# [Work order]
The answer must be a single number: how many lines of the records below hold the word "picture".

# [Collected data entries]

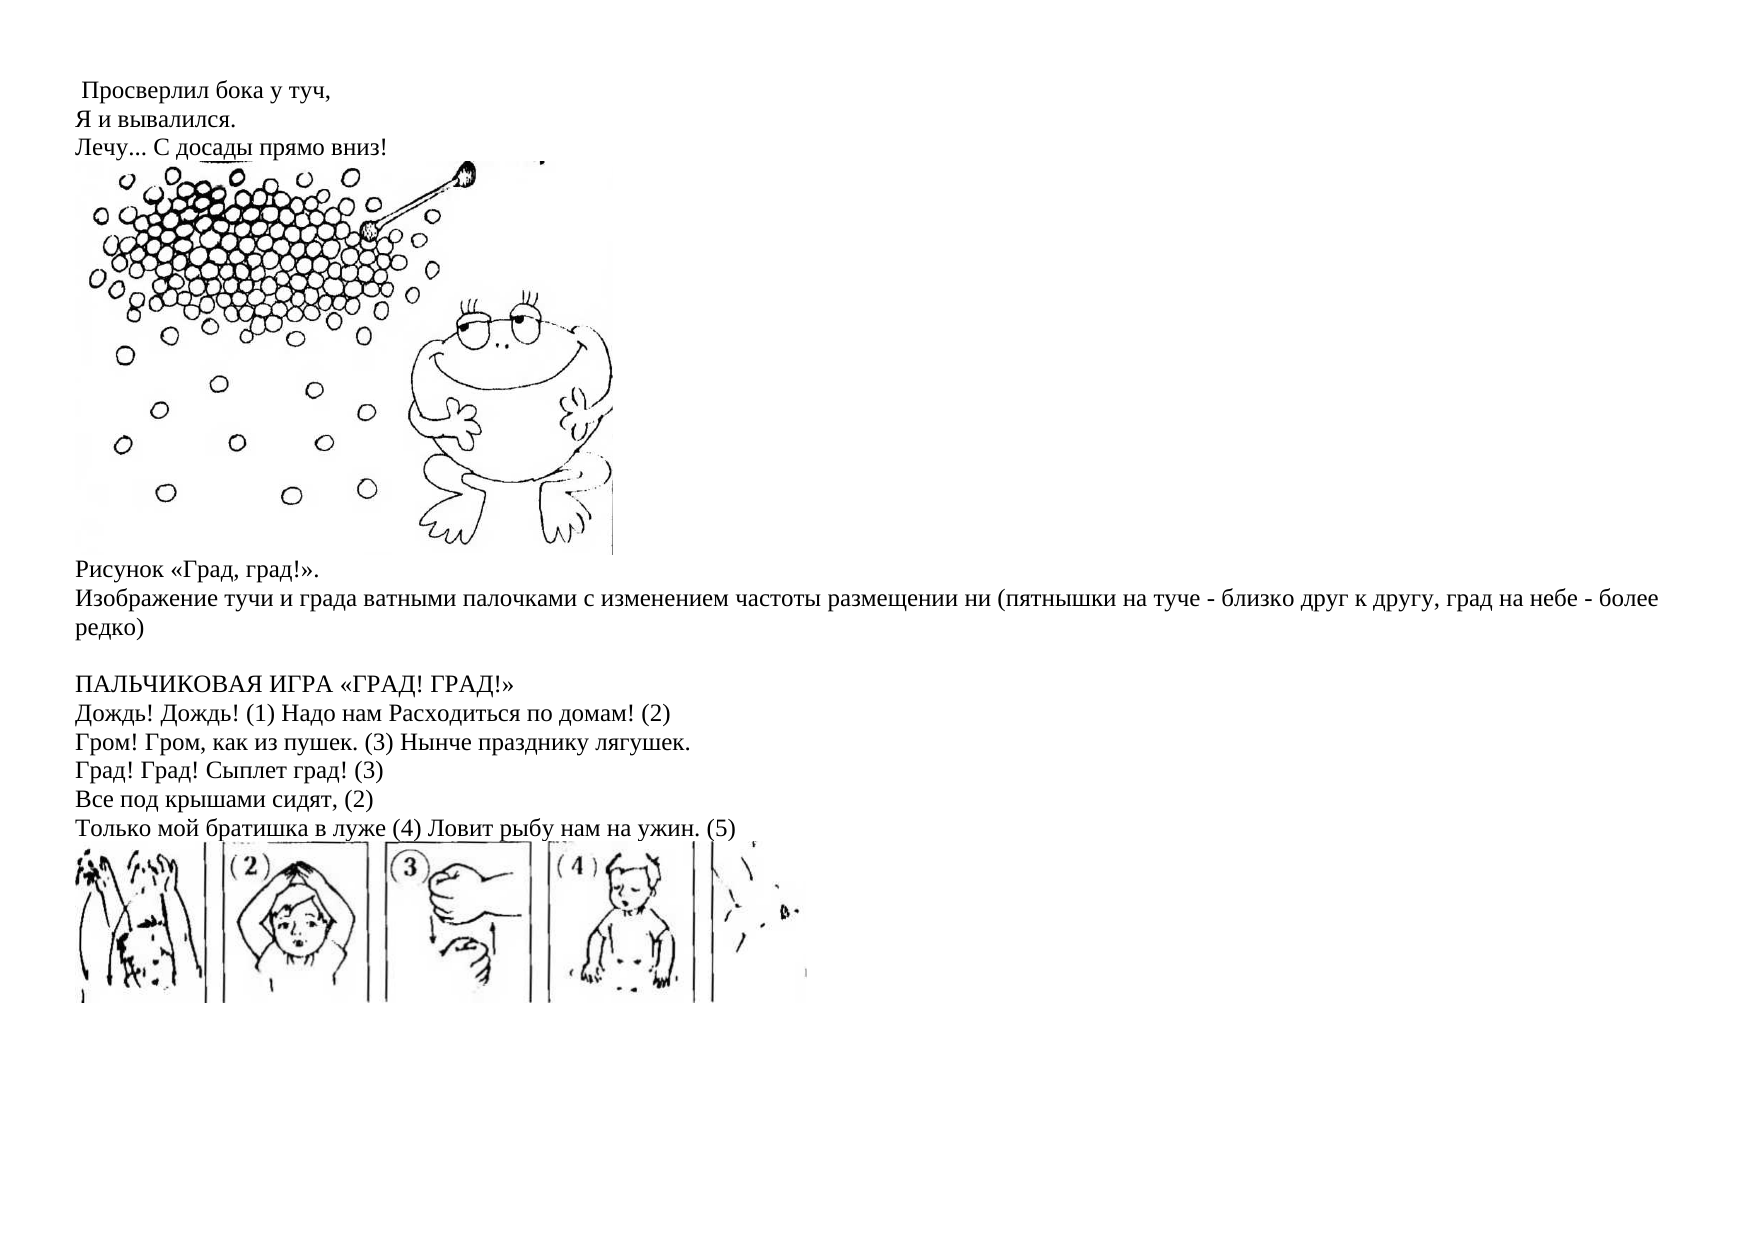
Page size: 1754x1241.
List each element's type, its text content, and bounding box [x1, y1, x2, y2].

text Дождь! Дождь! (1) Надо нам Расходиться по домам! (2) [75, 698, 1679, 727]
text Я и вывалился. [75, 104, 1679, 132]
text Лечу... С досады прямо вниз! [75, 132, 1679, 161]
text Град! Град! Сыплет град! (3) [75, 755, 1679, 784]
picture [75, 841, 807, 1003]
picture [75, 161, 613, 555]
text Все под крышами сидят, (2) [75, 784, 1679, 813]
text Только мой братишка в луже (4) Ловит рыбу нам на ужин. (5) [75, 813, 1679, 842]
text Гром! Гром, как из пушек. (3) Нынче празднику лягушек. [75, 727, 1679, 755]
text Рисунок «Град, град!». [75, 554, 1679, 583]
text ПАЛЬЧИКОВАЯ ИГРА «ГРАД! ГРАД!» [75, 669, 1679, 698]
text Просверлил бока у туч, [75, 75, 1679, 104]
text Изображение тучи и града ватными палочками с изменением частоты размещении ни (пятнышки на туче - близко друг к другу, град на небе - более редко) [75, 583, 1679, 640]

# [Response]
2